[Task] Retype the lines from the start of the records through the line containing "hours! The next", leaving out the pictures.

[Task material]
====

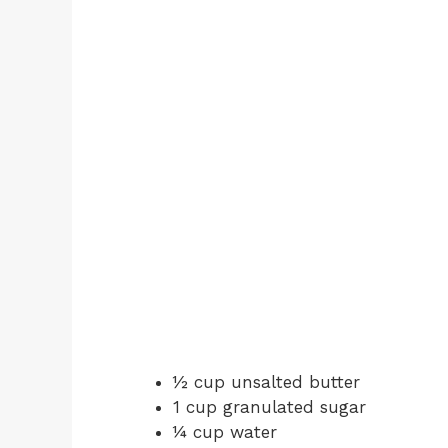
½ cup unsalted butter
1 cup granulated sugar
¼ cup water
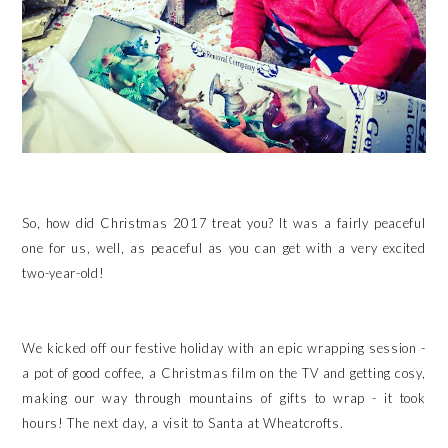
So, how did Christmas 2017 treat you? It was a fairly peaceful
one for us, well, as peaceful as you can get with a very excited
two-year-old!
We kicked off our festive holiday with an epic wrapping session -
a pot of good coffee, a Christmas film on the TV and getting cosy,
making our way through mountains of gifts to wrap - it took
hours! The next day, a visit to Santa at Wheatcrofts.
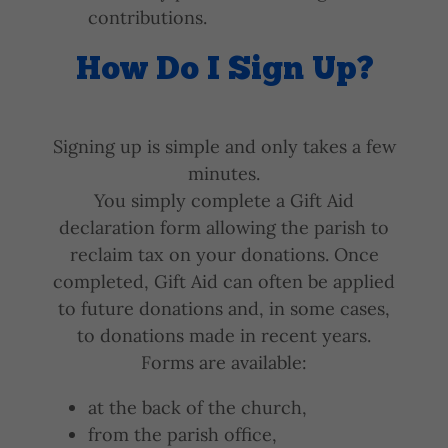
contributions.
How Do I Sign Up?
Signing up is simple and only takes a few
minutes.
You simply complete a Gift Aid
declaration form allowing the parish to
reclaim tax on your donations. Once
completed, Gift Aid can often be applied
to future donations and, in some cases,
to donations made in recent years.
Forms are available:
at the back of the church,
from the parish office,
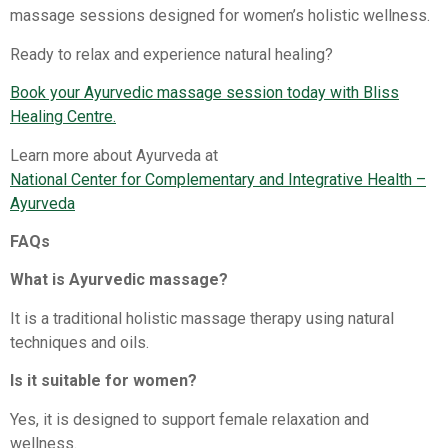
massage sessions designed for women’s holistic wellness.
Ready to relax and experience natural healing?
Book your Ayurvedic massage session today with Bliss
Healing Centre.
Learn more about Ayurveda at
National Center for Complementary and Integrative Health –
Ayurveda
FAQs
What is Ayurvedic massage?
It is a traditional holistic massage therapy using natural
techniques and oils.
Is it suitable for women?
Yes, it is designed to support female relaxation and
wellness.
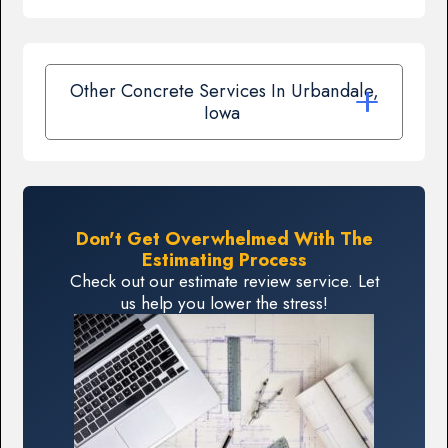
Other Concrete Services In Urbandale,
Iowa
Don't Get Overwhelmed With The
Estimating Process
Check out our estimate review service. Let
us help you lower the stress!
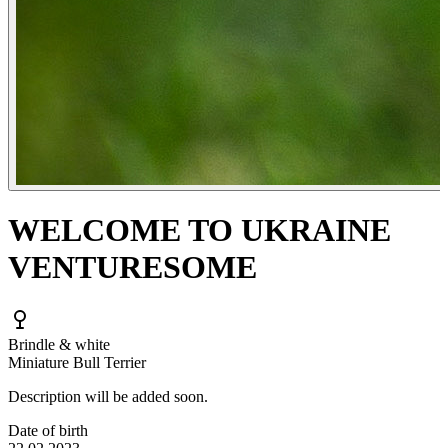
WELCOME TO UKRAINE
VENTURESOME
Brindle & white
Miniature Bull Terrier
Description will be added soon.
Date of birth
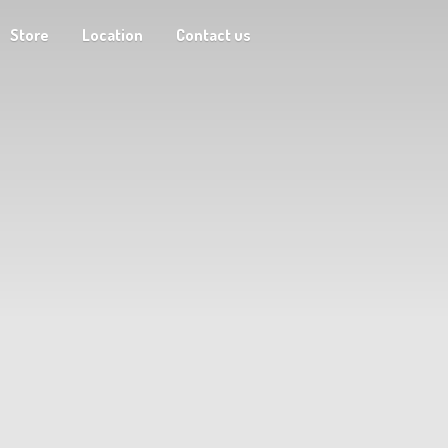
Store
Location
Contact us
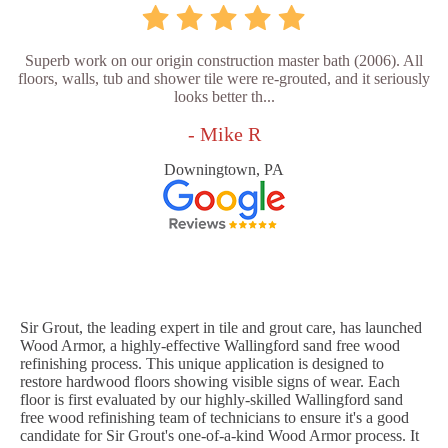
Superb work on our origin construction master bath (2006). All
floors, walls, tub and shower tile were re-grouted, and it seriously
looks better th...
- Mike R
Downingtown, PA
Sir Grout, the leading expert in tile and grout care, has launched
Wood Armor, a highly-effective Wallingford sand free wood
refinishing process. This unique application is designed to
restore hardwood floors showing visible signs of wear. Each
floor is first evaluated by our highly-skilled Wallingford sand
free wood refinishing team of technicians to ensure it's a good
candidate for Sir Grout's one-of-a-kind Wood Armor process. It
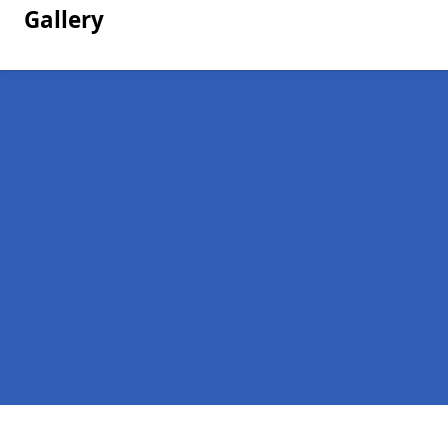
Gallery
Pages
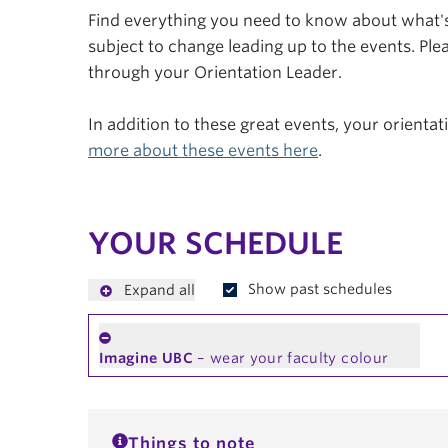
Find everything you need to know about what's 
subject to change leading up to the events. Plea
through your Orientation Leader.
In addition to these great events, your orienta
more about these events here
.
YOUR SCHEDULE
Show past schedules
Expand all
Imagine UBC
– wear your faculty colour
Things to note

====

[Written answer]
½ cup unsalted butter
1 cup granulated sugar
¼ cup water
So, how did Christmas 2017 treat you? It was a fairly peaceful
one for us, well, as peaceful as you can get with a very excited
two-year-old!
We kicked off our festive holiday with an epic wrapping session -
a pot of good coffee, a Christmas film on the TV and getting cosy,
making our way through mountains of gifts to wrap - it took
hours! The next day, a visit to Santa at Wheatcrofts.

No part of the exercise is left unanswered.